There’s an old song about love and marriage going together like a horse and carriage. You could also say that debt counseling and budgeting go together like a horse and carriage. Why is this? I read an article recently, which explained that debt counseling is only a short term solution and that it’s critical that you budget if you want to stay out of debt.
If you’re close to broke
The reason that many people choose debt counseling is because they’re hip deep in debt and practically broke. No matter how terrifying this might seem, there are things that you can do to budget even if you’re close to broke.

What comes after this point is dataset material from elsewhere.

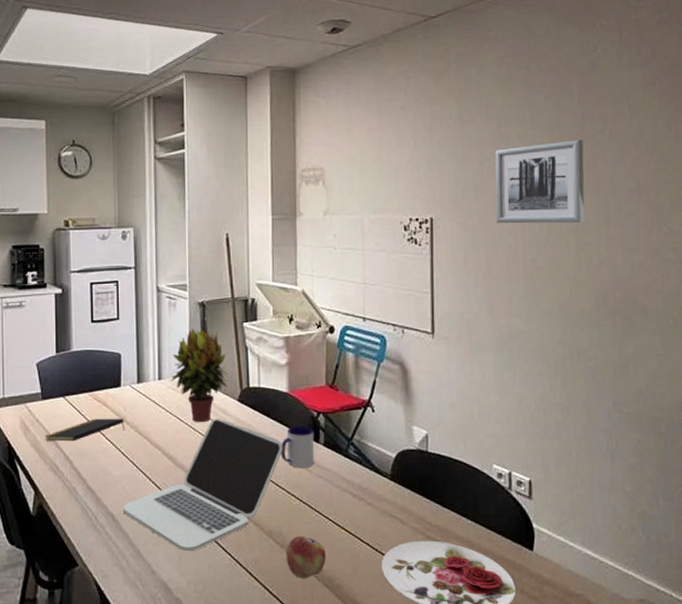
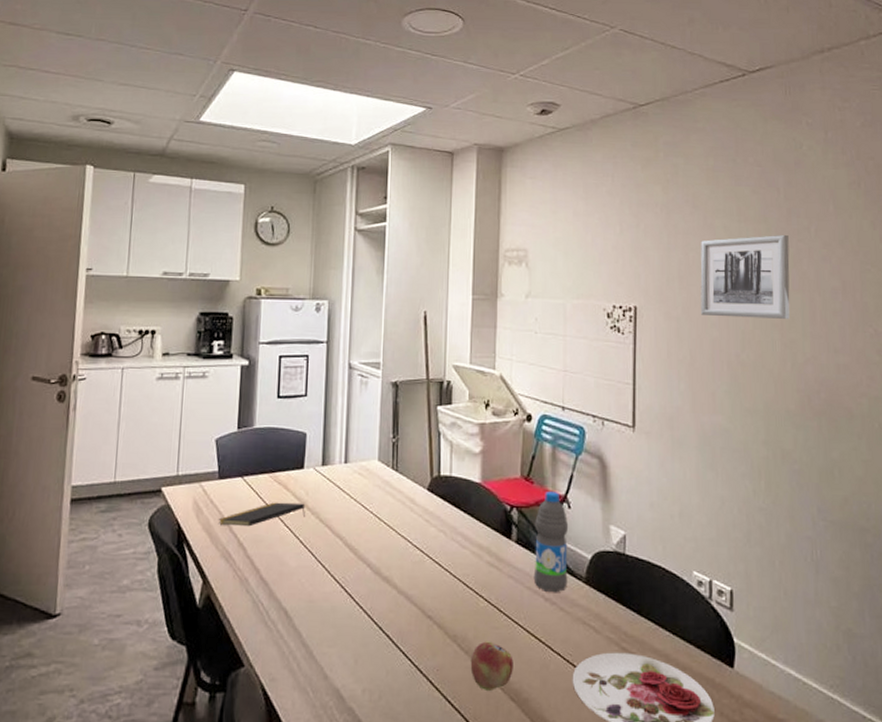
laptop: present [123,419,283,552] -> none [298,508,473,655]
potted plant: present [169,328,229,423] -> none [356,410,419,512]
mug: present [280,427,315,468] -> none [470,521,507,567]
water bottle: none [341,397,374,490] -> present [533,492,569,593]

Request payment plans or extensions
A first good step is to contact all of your lenders and ask for extensions or payment plans to help avoid immediate catastrophes. Most lenders will be willing to work with you. If you believe you’re about to be evicted from your home or apartment, talk with your landlord but at the same time try to get extensions on your other expenses. This would free up money that you could use to stay in your apartment or house.
Prioritize your bills
Make a list of all your bills in order of which ones must be paid first. Next, set up a schedule for making payments on your paydays. If you have some bills that are already late, call the bill companies and ask how much you could pay back now to get back to a positive status. Tell them that you’re going on a strict budget. Be honest about how much you can afford to pay. While it might be tempting to promise to pay the full amount when you next get a paycheck, it may turn out that you don’t have enough money available to do this.
Don’t worry about saving 10% for now
While most financial experts will advise you to always put 10% of your income into savings, this can be seriously difficult when you’re living from paycheck to paycheck. You should really balance your budget before you begin saving that 10%. If you’re fighting off debt collectors, it just doesn’t make good sense to have $100 in a savings plan. You’ll just need to starve your piggy bank until you can alleviate your finances.
Review your credit card due dates
If you avoid making your credit card payments, this will only make the problem worse. As an example of this, let’s assume you have a $1000 balance on a credit card and your minimum payment is $40. If you don’t make that payment, you will be charged a $35 late fee. And the interest on your future charges might go to the default rate of 25%. This will make your credit card even harder to pay off.
Try negotiating your credit card interest rates
If you have at least decent credit, contact your credit card providers and ask if they would be willing to reduce your interest rates. You’ll never know if they would be willing to do this if you don’t ask. And they certainly won’t reduce your interest rates on their own.
Cut out unnecessary expenses
There are expenses you might think are necessary that aren’t. For example, it’s not necessary to have a drive-through latte every day or go to the movies three times a month. Also look to see how often you have spoiled food in your refrigerator. You should be able to redo some of these expenses, especially ones you wouldn’t really miss. If you find food spoiling before you can eat it, cut back on your fresh food purchases. Do some comparison-shopping and you might be able to switch auto insurance companies and get a cheaper premium.
Where to go for credit counseling
The best places to go for credit counseling are non-profit consumer credit-counseling agencies. These agencies generally charge either nothing or very little for their services as credit providers such as banks and credit card companies underwrite their costs. They usually have excellent relationships with lenders and can often even get your interest rates reduced.